Of particular concern to the plaintiffs, and Judge Stephen Vaden, was that during the investigation, the U.S. producers requested that Commerce conduct virtual verification, but the agency didn't respond. This lack of verification is "at the heart" of all of the plaintiffs' arguments, but there is no record answer as to why Commerce rejected this method, Vaden said in the court order remanding the case. Accordingly, the judge sent back the issue for the agency to either conduct the verification or explain why it believes some form of virtual verification is impossible (see 2202030024).

In response, Commerce said that the petitioners mentioned the issue of verification only once in the investigation, but that the request for virtual verification came "far too late" in the matter. The producers brought it up in August 2020, when they should have raised the issue between April and June 2020, when Commerce gears up for such verification trips.

"Raising the possibility of a virtual verification for the first time in a case brief is simply too late in the proceeding for Commerce to reverse course, sort out the significant logistics involved, conduct the sales and cost virtual verifications, draft the verification reports, allow for a second round of case and rebuttal briefs to discuss the findings of the verification reports, hold another hearing on the issues raised in that second round of briefs, if requested, and analyze all comments before issuing the final determination by the statutory deadline," the remand results said.

Commerce said it also did consider conducting virtual verification, despite not explicitly explaining its decision-making process. It said it ruled out virtual verification for "several reasons," including Shakti's lack of electronic record keeping, Shakti's lack of access to systems remotely due to internet issues, the lockdown in India that prevented Shakti's personnel from accessing its facilities, the nine-and-a-half-hour time difference between Washington, D.C., and Rajkot, India, and Commerce's lack of experience with virtual verifications.

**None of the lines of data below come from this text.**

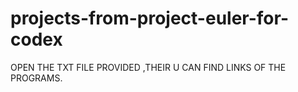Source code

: # projects-from-project-euler-for-codex
OPEN THE TXT FILE PROVIDED ,THEIR U CAN FIND LINKS OF THE PROGRAMS.
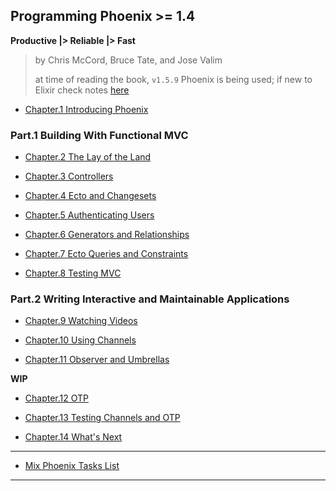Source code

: 
## Programming Phoenix >= 1.4

**Productive |> Reliable |> Fast**

> by Chris McCord, Bruce Tate, and Jose Valim
>
> at time of reading the book, `v1.5.9` Phoenix is being used; if new to Elixir check notes [here](https://github.com/abhishekkr/tutorials_as_code/blob/master/talks-articles/languages-n-runtimes/elixir/book--programming-elixir-ge-1.6/README.md)


* [Chapter.1 Introducing Phoenix](./chapter-01.md)

### Part.1 Building With Functional MVC

* [Chapter.2 The Lay of the Land](./chapter-02.md)

* [Chapter.3 Controllers](./chapter-03.md)

* [Chapter.4 Ecto and Changesets](./chapter-04.md)

* [Chapter.5 Authenticating Users](./chapter-05.md)

* [Chapter.6 Generators and Relationships](./chapter-06.md)

* [Chapter.7 Ecto Queries and Constraints](./chapter-07.md)

* [Chapter.8 Testing MVC](./chapter-08.md)


### Part.2 Writing Interactive and Maintainable Applications

* [Chapter.9 Watching Videos](./chapter-09.md)

* [Chapter.10 Using Channels](./chapter-10.md)

* [Chapter.11 Observer and Umbrellas](./chapter-11.md)

__WIP__
* [Chapter.12 OTP](./chapter-12.md)

* [Chapter.13 Testing Channels and OTP](./chapter-13.md)

* [Chapter.14 What's Next](./chapter-14.md)

---

* [Mix Phoenix Tasks List](../mix-phx-tasks.md)

---
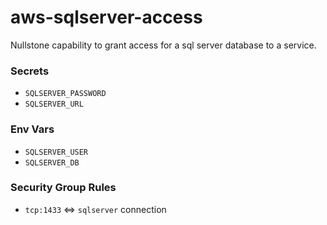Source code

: # aws-sqlserver-access

Nullstone capability to grant access for a sql server database to a service.

### Secrets

- `SQLSERVER_PASSWORD`
- `SQLSERVER_URL`

### Env Vars

- `SQLSERVER_USER`
- `SQLSERVER_DB`

### Security Group Rules

- `tcp:1433` <=> `sqlserver` connection
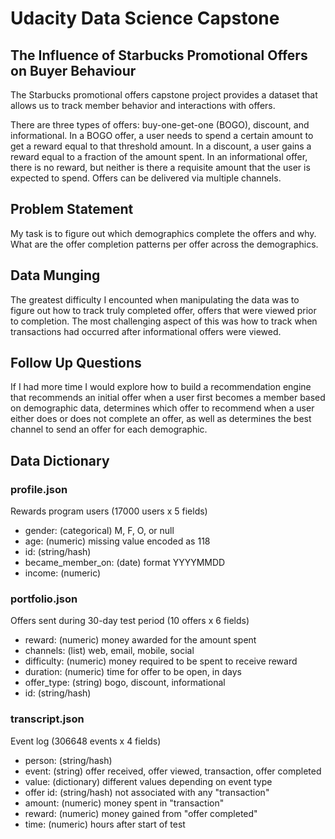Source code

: # Udacity Data Science Capstone

## The Influence of Starbucks Promotional Offers on Buyer Behaviour
The Starbucks promotional offers capstone project provides a dataset that allows us to track member behavior and interactions with offers. 

There are three types of offers: buy-one-get-one (BOGO), discount, and informational. In a BOGO offer, a user needs to spend a certain amount to get a reward equal to that threshold amount. In a discount, a user gains a reward equal to a fraction of the amount spent. In an informational offer, there is no reward, but neither is there a requisite amount that the user is expected to spend. Offers can be delivered via multiple channels.

## Problem Statement
My task is to figure out which demographics complete the offers and why. What are the offer completion patterns per offer across the demographics.

## Data Munging
The greatest difficulty I encounted when manipulating the data was to figure out how to track truly completed offer, offers that were viewed prior to completion. The most challenging aspect of this was how to track when transactions had occurred after informational offers were viewed. 

## Follow Up Questions
If I had more time I would explore how to build a recommendation engine that recommends an initial offer when a user first becomes a member based on demographic data, determines which offer to recommend when a user either does or does not complete an offer, as well as determines the best channel to send an offer for each demographic.

## Data Dictionary
### profile.json
Rewards program users (17000 users x 5 fields)
- gender: (categorical) M, F, O, or null
- age: (numeric) missing value encoded as 118
- id: (string/hash)
- became_member_on: (date) format YYYYMMDD
- income: (numeric)

### portfolio.json
Offers sent during 30-day test period (10 offers x 6 fields)
- reward: (numeric) money awarded for the amount spent
- channels: (list) web, email, mobile, social
- difficulty: (numeric) money required to be spent to receive reward
- duration: (numeric) time for offer to be open, in days
- offer_type: (string) bogo, discount, informational
- id: (string/hash)

### transcript.json
Event log (306648 events x 4 fields)
- person: (string/hash)
- event: (string) offer received, offer viewed, transaction, offer completed
- value: (dictionary) different values depending on event type
- offer id: (string/hash) not associated with any "transaction"
- amount: (numeric) money spent in "transaction"
- reward: (numeric) money gained from "offer completed"
- time: (numeric) hours after start of test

The agency also addressed Vaden's mention of three past times where Commerce had to forgo or delay verification due to confounding situations. The remand results, though, said that these instances are uniquely different than the COVID travel restrictions that hobbled the ability to conduct verification. "As an initial matter, an important distinction between the cases referenced and the case at hand is that each of the noted cases resulted from security concerns affecting a specific geographical area," the remand results said. "When security concerns are limited to a single area and travel is not restricted, it is possible to conduct verification at alternative locations. However, because COVID-19 is a global pandemic which closed international borders including those of India and the United States, there were no suitable alternative locations to conduct in-person verification in 2020."